Presidential candidate Amr Moussa echoed the call for the election to go ahead, but said a presidential vote should take place no more than six months after the lengthy process of polling for both houses of parliament is completed in March.

Under the army's plans, parliament would name a constituent assembly to draw up a constitution within six months that would then go to a referendum. Only after that would a new president be elected to take back the powers of the military council.

The liberal Wafd party, represented at the talks, called in a statement for a two-week delay in the start of elections.

Youthful protest groups were staying away from the meeting between politicians and generals.

The revolutionary youth are not holding dialogue with the military council. The dialogue is going on in Tahrir square, not behind closed doors with the generals, said Khaled Mardeya, a spokesman for the January 25 Revolution Coalition.

DEMAND FOR CIVILIAN RULE

Anger against the military council exploded this month after a cabinet proposal to set out constitutional principles that would permanently shield the army from civilian oversight.

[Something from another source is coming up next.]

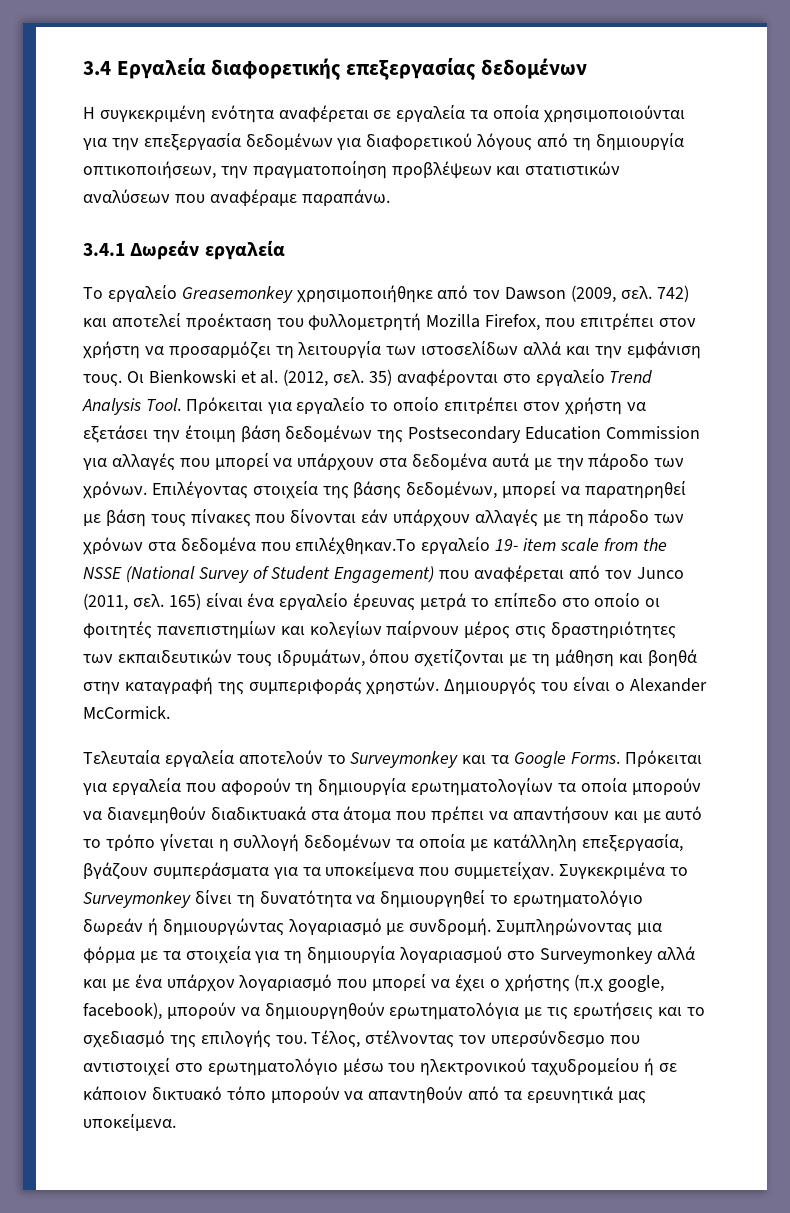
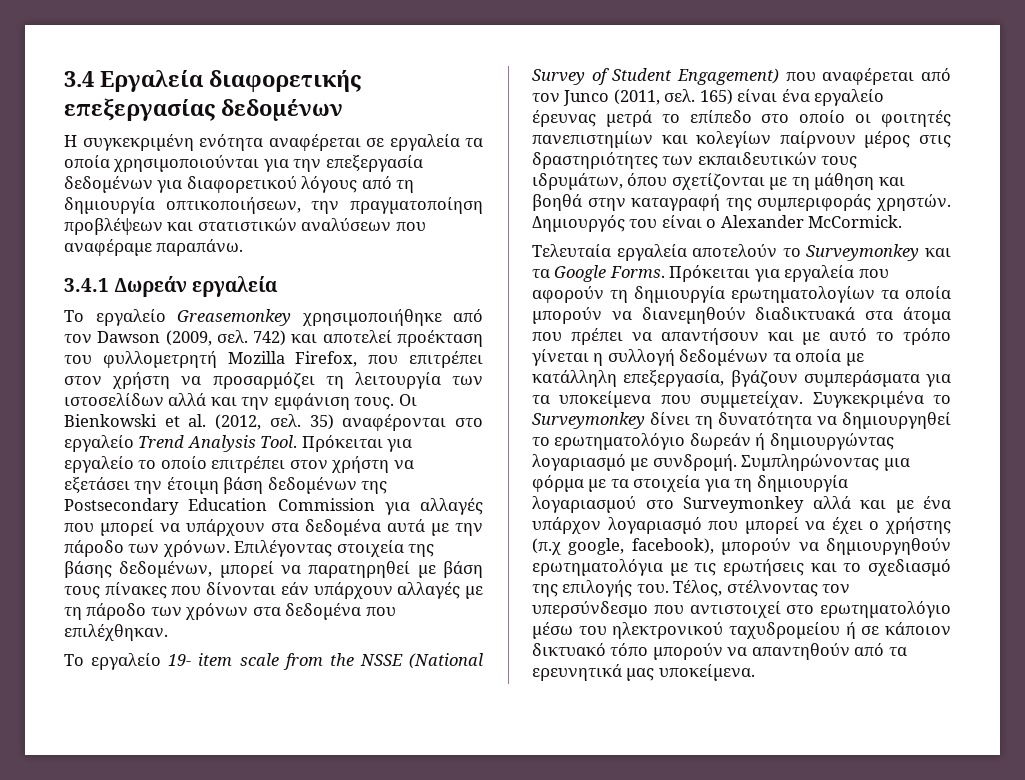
[295,537,417,555] επιλέχθηκαν.Το -> [64,624,168,641] [64,654,84,666] επιλέχθηκαν. // Το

Some opponents of military rule have demanded that the generals make way immediately for a national salvation government of civilians to manage Egypt's transition to democracy.

Beyond Cairo, violence has accompanied protests in the cities of Alexandria, Suez and Ismailiya, but nationwide demonstrations against army rule have yet to match the vast numbers that turned out to topple Mubarak.

In Tahrir, activists tried to control access to the square. Volunteers on motorbikes ferried casualties from clashes with security forces firing tear gas near the Interior Ministry.

The mood among protesters was determined. The real revolution begins from today, said Taymour Abu Ezz, 58. Nobody will leave until the military council leaves power.

Ahmad Gad, 20, a student, said: The people feel that Hosni Mubarak is still ruling. In Tunisia they already had elections.

Holding a sign that read Mubarak, leave, a 50-year-old English teacher named Mohammad Abdullah said: He's still in power. He just moved his HQ from the palace to the hospital.

Mubarak, 83, on trial since July for ordering the killing of protesters, has spent months in a military hospital in Cairo.

Political uncertainty has gripped Egypt since Mubarak's fall, while sectarian clashes, labour unrest, gas pipeline sabotage and a gaping absence of tourists have paralysed the economy and prompted a widespread yearning for stability.

Several banks in central Cairo were closed on Tuesday as a precaution against looting, the state news agency said.

Amnesty International said the military had made only empty promises to improve human rights. Military courts had tried thousands of civilians and emergency law had been extended.

Torture had continued in army custody, and there were consistent reports of security forces employing armed thugs to attack protesters, it added in a report.